GameChanger: Araba Maze

We catch up with the founder of Storybook Maze—a local program intent on increasing literary access in underserved communities.
—Photography by Mike Morgan

Imagine 300 kids sharing a single book. In book deserts, or lower-income neighborhoods without walkable libraries or bookstores, this is the average ratio for what’s available per child. But as the founder of Storybook Maze—a local program intent on increasing literary access in underserved communities and helping kids learn to love reading—Baltimore librarian Araba Maze is changing that.

Known for hosting pop-up “street-corner story times” for kids of all ages, the self-described “radical street librarian” has donated thousands of free books to children through pop-up events and a vending machine for picking out books at no cost.

Before you became a librarian, you were a teacher, giving away books to kids from your own home library. How did this evolve into Storybook Maze?
When I first started working as a librarian, I realized that the kids who were coming in weren’t the same ones I was reading to out on my front stoop. I wanted to think of innovative and engaging ways to reintroduce those kids to the idea of reading.

In Baltimore, book access varies by location, with children in the “Black Butterfly” neighborhoods estimated to have fewer books at home. How do you choose your pop-up library locations?
I’m always looking for locations with high foot traffic—where the kids already are and where the community is already going. We focus on Black neighborhoods. But also, we use a book desert [map] from Unite for Literacy, which has identified areas where children are estimated to have between zero and 10 books at home.

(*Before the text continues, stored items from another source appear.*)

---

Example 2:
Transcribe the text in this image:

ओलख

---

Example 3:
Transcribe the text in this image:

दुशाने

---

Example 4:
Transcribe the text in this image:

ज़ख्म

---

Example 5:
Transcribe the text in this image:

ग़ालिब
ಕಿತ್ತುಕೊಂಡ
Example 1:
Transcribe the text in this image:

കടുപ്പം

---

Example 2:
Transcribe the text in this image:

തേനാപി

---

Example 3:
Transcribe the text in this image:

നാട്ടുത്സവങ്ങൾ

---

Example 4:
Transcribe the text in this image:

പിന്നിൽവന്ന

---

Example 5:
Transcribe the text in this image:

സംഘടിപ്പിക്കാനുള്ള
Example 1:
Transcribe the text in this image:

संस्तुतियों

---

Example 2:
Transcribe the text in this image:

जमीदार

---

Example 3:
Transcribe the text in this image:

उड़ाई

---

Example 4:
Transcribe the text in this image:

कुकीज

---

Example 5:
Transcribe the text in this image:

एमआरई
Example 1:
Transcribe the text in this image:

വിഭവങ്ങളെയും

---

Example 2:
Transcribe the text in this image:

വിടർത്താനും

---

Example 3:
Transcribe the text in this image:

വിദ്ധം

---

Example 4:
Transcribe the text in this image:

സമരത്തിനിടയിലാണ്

What goes into curating your selections?
We know that when kids have books that they can relate to and can see themselves in, they’re more eager to read. For us, this means books with Black characters, who live in neighborhoods like our kids live in, celebrate the same things they do, and reflect their lives. We also talk to community leaders, teachers, and organizations in the area and see where they think kids need support the most. Some kids need more positive affirmations, so we give them a book like I Am Amazing!

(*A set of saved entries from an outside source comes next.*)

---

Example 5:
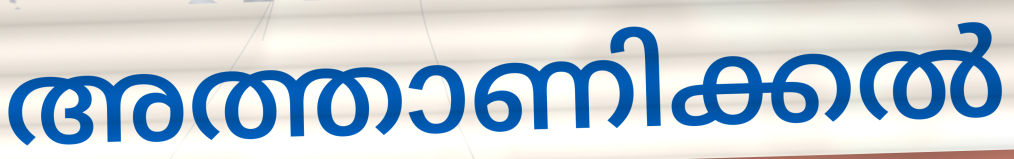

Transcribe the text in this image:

അത്താണിക്കൽ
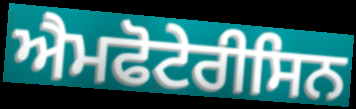
ਐਮਫੋਟੇਰੀਸਿਨ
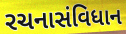
રચનાસંવિધાન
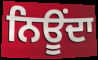
ਨਿਊਂਦਾ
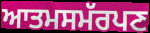
ਆਤਮਸਮੱਰਪਣ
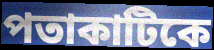
পতাকাটিকে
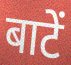
बाटें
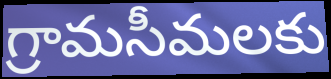
గ్రామసీమలకు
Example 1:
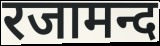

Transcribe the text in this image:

रजामन्द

This year, you installed a book vending machine at the Randallstown YMCA, with plans for more in the future. What comes next for Storybook Maze?
Right now, we’re doing free pop-up bookstores, where we partner with community organizations to offer a free selection of curated books. Next summer, we hope to start up streetcorner story times again. We’re looking to add a “book bus,” so we can visit multiple locations a day…There are a lot of great organizations that are working toward [youth literacy], but we can do so much more. One of our visions is to make Baltimore “The City That Reads” again.